У виноватого что ни шаг, то крайний случай или авось. Но Данька надеялся не совсем на авось, потому что служил на железной дороге в сторожах давнишний знакомый отца дедушка Евсей, который мог знать, в какую область, а то и в район подалась на шабаш плотницкая артель. Надеялся и каялся, почему он сразу не пошел с отцом-батюшкой. Помахивал бы да потюкивал топориком, зашибал шальную денежку.
Время не для всех одинаково. Для кого целый год промелькнет как один миг, для кого час годами длится. Даньке казалось, не дошагать ему за ночь до полустанка, Данька каждого встречного, попутного и поперечного пережидал за кустом на обочине. И все же как-то вдруг выкатился из-за поворота зеленый шар светофора на переезде.
Данька круто свернул в лес, миновал будку стрелочника, сполз в глубокий кювет, выкарабкался по сыпучей гальке на полотно, бежал, нагнувшись, через мазутные рельсы и, прошуршав щепой, затаился под разгрузочной платформой.

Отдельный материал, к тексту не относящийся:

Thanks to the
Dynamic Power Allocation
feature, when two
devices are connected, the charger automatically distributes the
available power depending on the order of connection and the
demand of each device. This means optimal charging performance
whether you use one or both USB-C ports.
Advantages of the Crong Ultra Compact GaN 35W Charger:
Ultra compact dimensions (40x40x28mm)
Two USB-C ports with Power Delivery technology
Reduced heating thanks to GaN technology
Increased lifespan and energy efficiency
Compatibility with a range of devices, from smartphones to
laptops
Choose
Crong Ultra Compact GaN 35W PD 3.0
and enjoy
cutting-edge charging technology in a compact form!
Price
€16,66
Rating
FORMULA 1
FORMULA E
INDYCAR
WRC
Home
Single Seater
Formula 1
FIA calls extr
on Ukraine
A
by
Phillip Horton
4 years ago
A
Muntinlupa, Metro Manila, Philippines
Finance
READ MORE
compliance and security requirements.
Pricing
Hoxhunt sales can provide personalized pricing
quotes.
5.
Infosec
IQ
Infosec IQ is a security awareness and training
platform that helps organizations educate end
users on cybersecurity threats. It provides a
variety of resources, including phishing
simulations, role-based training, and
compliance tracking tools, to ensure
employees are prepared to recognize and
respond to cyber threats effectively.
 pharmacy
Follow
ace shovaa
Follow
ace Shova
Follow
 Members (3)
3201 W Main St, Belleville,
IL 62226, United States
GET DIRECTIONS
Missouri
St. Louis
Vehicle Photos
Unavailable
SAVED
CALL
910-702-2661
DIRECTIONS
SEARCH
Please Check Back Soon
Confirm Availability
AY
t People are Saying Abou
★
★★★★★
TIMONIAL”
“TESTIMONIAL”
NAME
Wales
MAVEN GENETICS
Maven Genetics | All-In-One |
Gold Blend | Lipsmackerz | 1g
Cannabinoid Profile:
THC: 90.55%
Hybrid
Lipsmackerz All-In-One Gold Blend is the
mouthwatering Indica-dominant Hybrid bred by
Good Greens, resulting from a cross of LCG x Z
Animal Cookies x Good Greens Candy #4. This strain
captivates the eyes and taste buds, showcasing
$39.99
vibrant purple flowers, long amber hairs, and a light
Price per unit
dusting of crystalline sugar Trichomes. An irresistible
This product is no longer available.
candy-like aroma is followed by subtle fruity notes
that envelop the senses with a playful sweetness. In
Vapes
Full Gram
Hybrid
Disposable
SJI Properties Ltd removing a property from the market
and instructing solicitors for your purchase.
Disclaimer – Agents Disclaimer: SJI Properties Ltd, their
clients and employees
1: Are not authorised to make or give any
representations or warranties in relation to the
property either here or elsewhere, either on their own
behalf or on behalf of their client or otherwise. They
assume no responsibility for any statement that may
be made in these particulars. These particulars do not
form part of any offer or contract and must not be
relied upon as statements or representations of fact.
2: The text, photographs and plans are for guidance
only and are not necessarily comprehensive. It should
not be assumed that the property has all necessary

— Э! Кто там шебаршит? Посолю окорока те вот, допрыгаешь. Выползь! Опасная носит вас, полуночников безбилетных. На целину небось украдкой от батьки навострился? Аль оттуда?

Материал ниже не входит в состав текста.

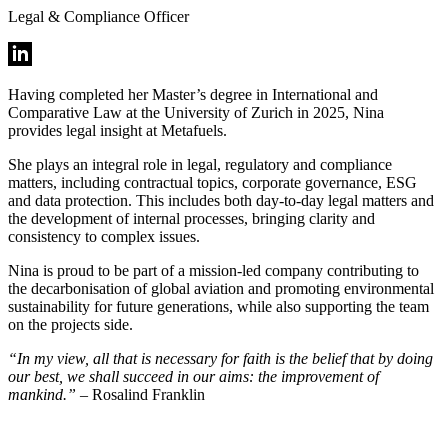
Legal & Compliance Officer
Having completed her Master’s degree in International and
Comparative Law at the University of Zurich in 2025, Nina
provides legal insight at Metafuels.
She plays an integral role in legal, regulatory and compliance
matters, including contractual topics, corporate governance, ESG
and data protection. This includes both day-to-day legal matters and
the development of internal processes, bringing clarity and
consistency to complex issues.
Nina is proud to be part of a mission-led company contributing to
the decarbonisation of global aviation and promoting environmental
sustainability for future generations, while also supporting the team
on the projects side.
“In my view, all that is necessary for faith is the belief that by doing
our best, we shall succeed in our aims: the improvement of
mankind.”
– Rosalind Franklin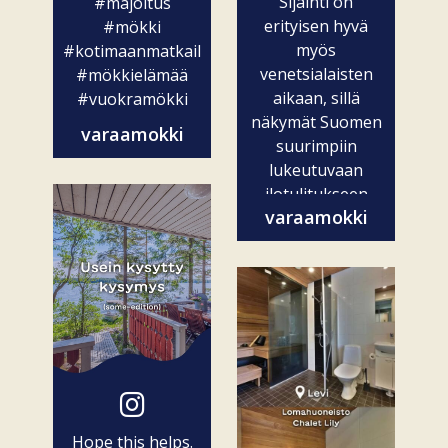
Sijainti on
#majoitus
erityisen hyvä
#mökki
myös
#kotimaanmatkailu
venetsialaisten
#mökkielämää
aikaan, sillä
#vuokramökki
näkymät Suomen
varaamokki
suurimpiin
lukeutuvaan
ilotulitukseen
varaamokki
ovat vain...
Hope this helps.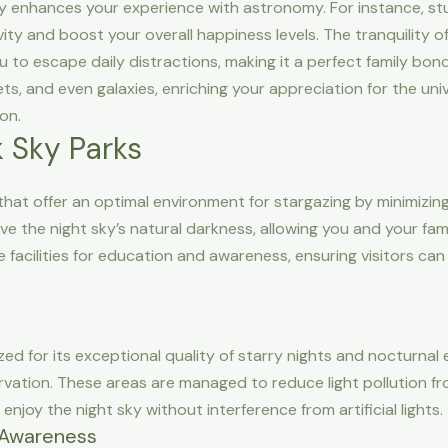
ly enhances your experience with astronomy. For instance, stu
ity and boost your overall happiness levels. The tranquility o
ou to escape daily distractions, making it a perfect family bond
s, and even galaxies, enriching your appreciation for the univ
on.
 Sky Parks
at offer an optimal environment for stargazing by minimizing ar
ve the night sky’s natural darkness, allowing you and your fam
de facilities for education and awareness, ensuring visitors 
zed for its exceptional quality of starry nights and nocturnal
vation. These areas are managed to reduce light pollution fr
njoy the night sky without interference from artificial lights.
n Awareness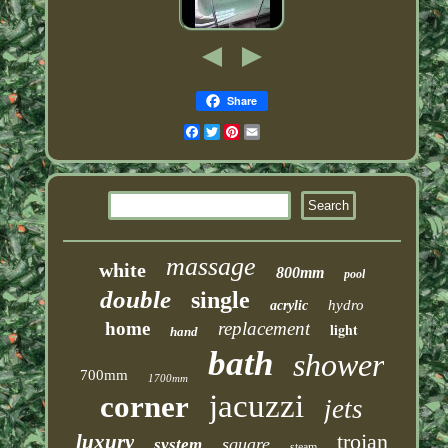
Share
Facebook
Twitter
Pinterest
Email
massage
white
800mm
pool
double
single
hydro
acrylic
home
replacement
light
hand
bath
shower
700mm
1700mm
jacuzzi
corner
jets
trojan
luxury
square
system
steam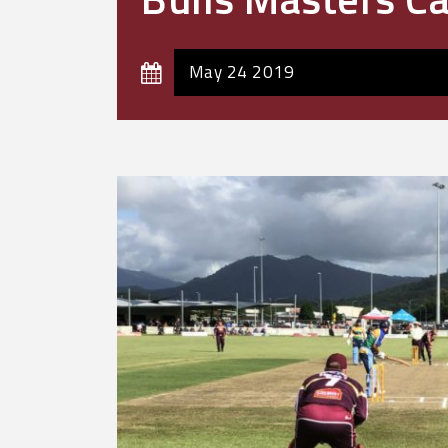
May 24 2019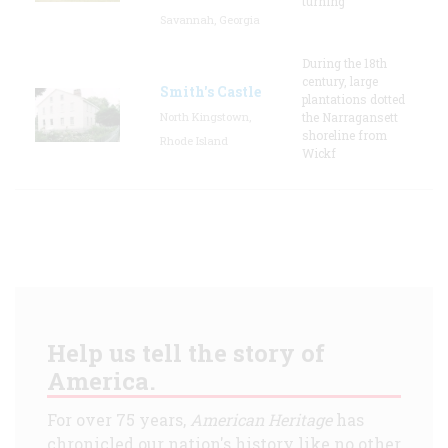
turning
Savannah, Georgia
During the 18th
century, large
Smith's Castle
plantations dotted
North Kingstown,
the Narragansett
shoreline from
Rhode Island
Wickf
Help us tell the story of
America.
For over 75 years,
American Heritage
has
chronicled our nation's history like no other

Голос старческий, но не стариковский, а старушечий почему-то.
— Не его дежурство, — решил Данька и выбрался из-под наката. — А дедушка Евсей где? Дома?
— Дома пока, холера бы его задавила. Шлея под хвост попала, так он теперь гужи рвет, окаянный. Ты-то откуда взялся? Не из отряду?

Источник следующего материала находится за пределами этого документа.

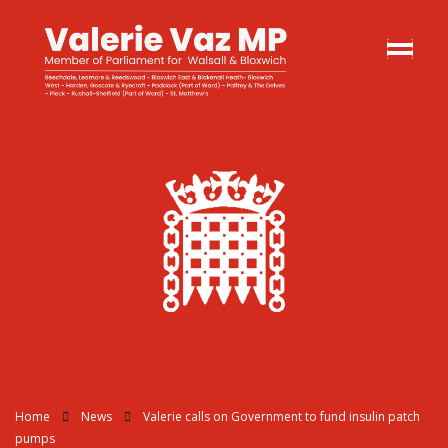
Home
News
Valerie calls on Government to fund insulin patch
pumps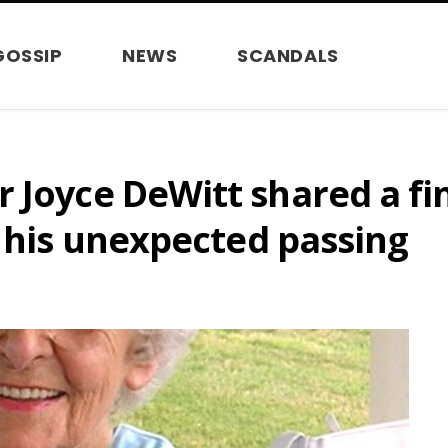
GOSSIP
NEWS
SCANDALS
 Joyce DeWitt shared a fin
e his unexpected passing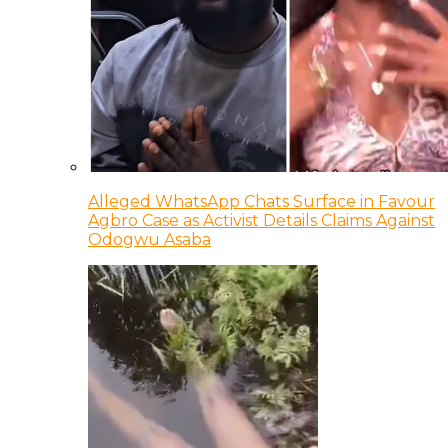
Alleged WhatsApp Chats Surface in Favour
Agbro Case as Activist Details Claims Against
Odogwu Asaba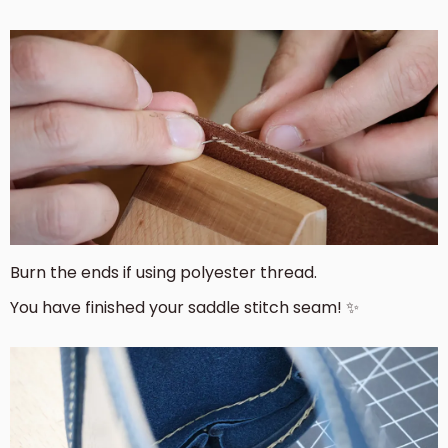
Burn the ends if using polyester thread.
You have finished your saddle stitch seam! ✨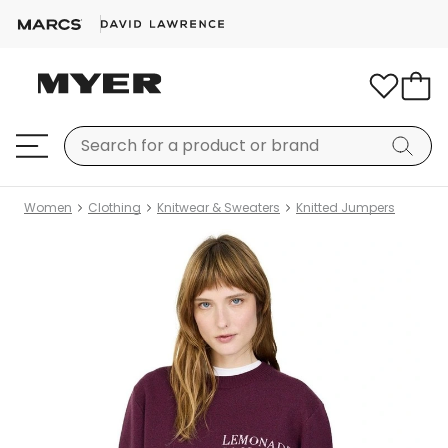
Women
Clothing
Knitwear & Sweaters
Knitted Jumpers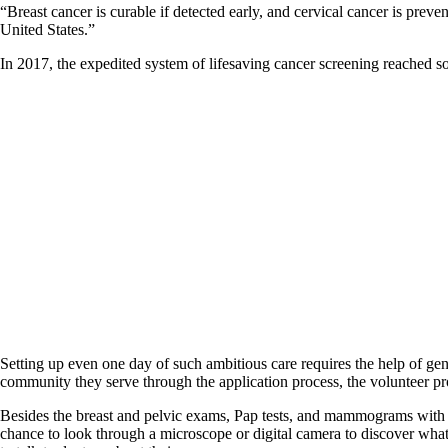
“Breast cancer is curable if detected early, and cervical cancer is pre
United States.”
In 2017, the expedited system of lifesaving cancer screening reache
Setting up even one day of such ambitious care requires the help of gen
community they serve through the application process, the volunteer prof
Besides the breast and pelvic exams, Pap tests, and mammograms with sam
chance to look through a microscope or digital camera to discover wha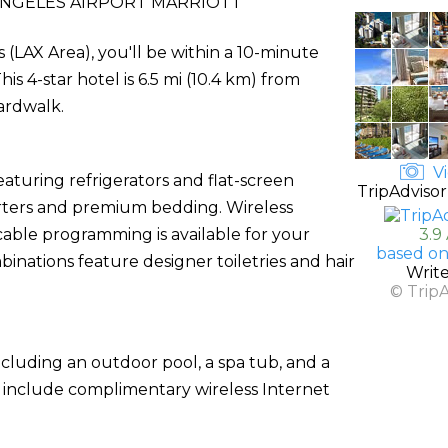
ANGELES AIRPORT MARRIOTT
s (LAX Area), you'll be within a 10-minute
s 4-star hotel is 6.5 mi (10.4 km) from
ardwalk.
Vi
aturing refrigerators and flat-screen
TripAdvisor
rters and premium bedding. Wireless
able programming is available for your
3.9
based on
nations feature designer toiletries and hair
Writ
© Trip
ncluding an outdoor pool, a spa tub, and a
el include complimentary wireless Internet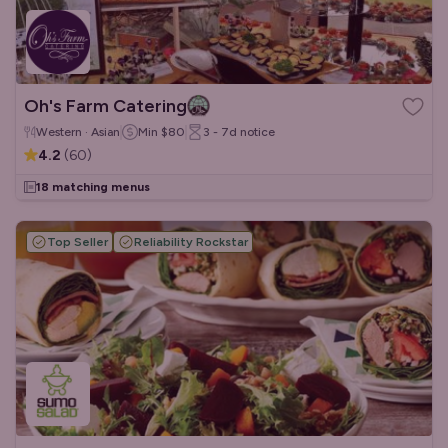
Oh's Farm Catering
Western · Asian
Min
$80
3 - 7d
notice
4.2
(
60
)
18 matching menus
Top Seller
Reliability Rockstar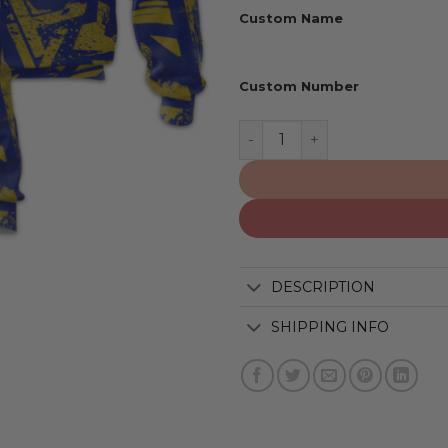
Custom Name
Custom Number
Los Angeles Rams | Person
DESCRIPTION
SHIPPING INFO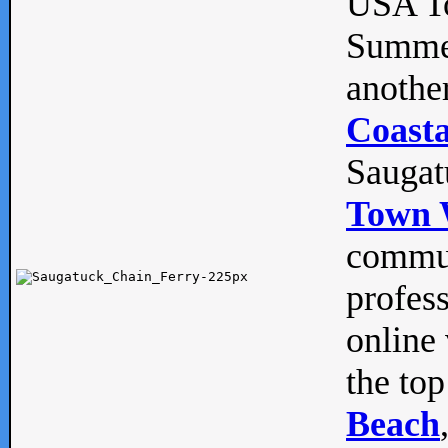
USA To
Summe
anothe
Coasta
Saugat
Town 
commun
profes
online 
the top
Beach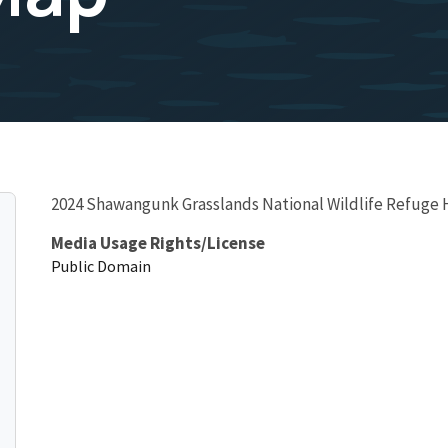
2024 Shawangunk Grasslands National Wildlife Refuge
Media Usage Rights/License
Public Domain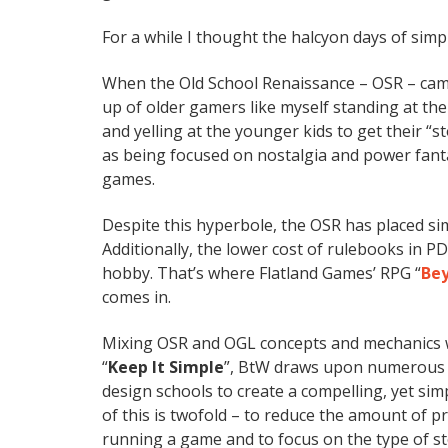
For a while I thought the halcyon days of sim
When the Old School Renaissance – OSR – came
up of older gamers like myself standing at th
and yelling at the younger kids to get their “
as being focused on nostalgia and power fant
games.
Despite this hyperbole, the OSR has placed si
Additionally, the lower cost of rulebooks in PD
hobby. That’s where Flatland Games’ RPG “
Bey
comes in.
Mixing OSR and OGL concepts and mechanics 
“
Keep It Simple
”, BtW draws upon numerous 
design schools to create a compelling, yet si
of this is twofold – to reduce the amount of 
running a game and to focus on the type of st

— Я? — переспросил Данька, соображая, как лучше: правду сказать или соврать? — Да я… из Лежачего Камня.
— А! Тоже шабаш сшибаешь. Тут они, тут. У нас. Вся шушера собралась: шошка, да ерошка, да колупай с братом.
Сторожиха сидела под складским навесом, и разговор велся вслепую, но Данька и так догадался, что это бабка Евсеиха, а как звать ее — не мог вспомнить, чтобы порасспросить, что за люди тут собрались и чьи деревенские они.
— Иди, не вертись возле объекта. Иди к ним.
— А возьмут?
— Возьмут. Если уж мое помело горелое взяли, то молодца такого и подавно. Иди. Во-о-он огонек теплится. Куда уставился? Правей вокзалу смотри. Узрел? Вот, туда. Возьмут. Там из ваших, из лежачинских, есть уж один жох.
Чего-чего, а таких вестей Данька никак не ожидал.
Сдуру обрадовался, не совсем чужой он в артели будет, но, поразмыслив, сник и чуть обратно не повернул от избушки: если этот лежачинский мужичок недавно из дому, то он про Данькину выходку знает, может шепнуть артельщику, а какой артельщик за «спасибо, дяденька» пойдет на рисковое предприятие скрывать его, хулигана Даньку Кутыгина, которого милиция разыскивает.
— Но кто ж то может быть? — гадал Данька. — Кроме отца, халтурой на стороне никто вроде не промышляет из наших. Ай, да что я голову ломаю? Примут — примут, не примут — столько и слез. Поезда ходят, и мне будет путь.
В обеих окнах угловой комнаты казенного жилого барака в сто свечей полыхал свет, который только что еле-еле теплился сквозь хвою, масляно поблескивали распахнутые створки, ходуном ходили тени на шторах и гудело внутри, как в дупле, занятом нахальными шершнями. Теней Данька насчитал восемь, он — девятая, если примут, говорили тени все разом, и сколько ни прислушивался к голосам, кто же все-таки из Лежачего Камня здесь, так и не определил.